Records from a data source
◇ ◇ ◇

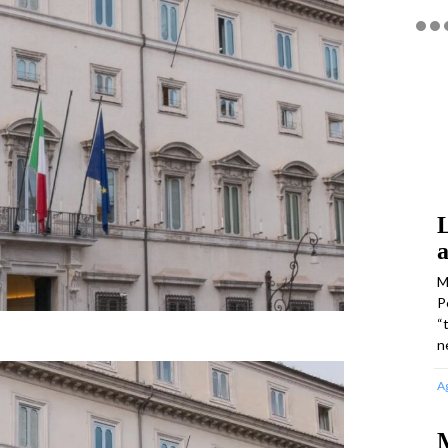
L
a
M
P
“
n
A
M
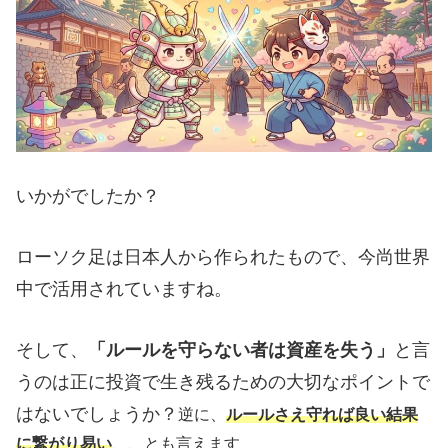
いかがでしたか？
ローソク足は日本人から作られたもので、今尚世界
中で活用されていますね。
そして、
「ルールを守らない者は資産を失う」
と言
うのは正に投資で生き残るための大切なポイントで
はないでしょうか？
逆に、
ルールさえ守れば良い結果
に繋がり易い
、、とも言えます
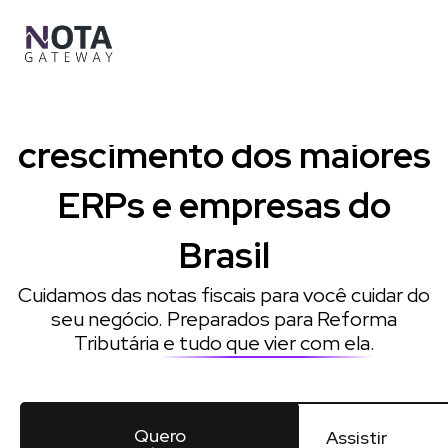
Ir
para
o
conteúdo
Impulsionamos o
crescimento dos maiores
ERPs e empresas do
Brasil
Cuidamos das notas fiscais para você cuidar do
seu negócio. Preparados para Reforma
Tributária
e tudo que vier com ela
.
Quero
Assistir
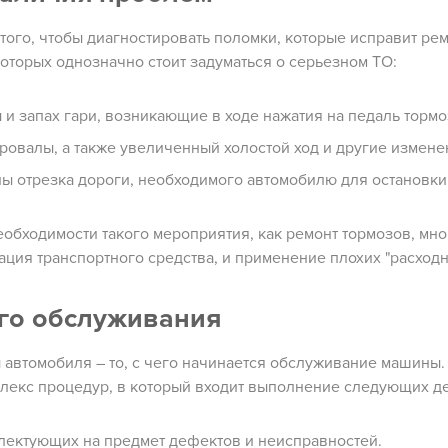
того, чтобы диагностировать поломки, которые исправит ре
оторых однозначно стоит задуматься о серьезном ТО:
 и запах гари, возникающие в ходе нажатия на педаль тормо
ровалы, а также увеличенный холостой ход и другие измене
ы отрезка дороги, необходимого автомобилю для остановки
еобходимости такого мероприятия, как ремонт тормозов, м
ация транспортного средства, и применение плохих "расходн
го обслуживания
 автомобиля – то, с чего начинается обслуживание машины
лекс процедур, в который входит выполнение следующих де
лектующих на предмет дефектов и неисправностей.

◇ ◇ ◇

(JOB ITEM)
Filter the records down to the lines that contain the string "para", and copy those lines.

(TASK RESPONSE)
para
Cuidamos das notas fiscais para você cuidar do
seu negócio. Preparados para Reforma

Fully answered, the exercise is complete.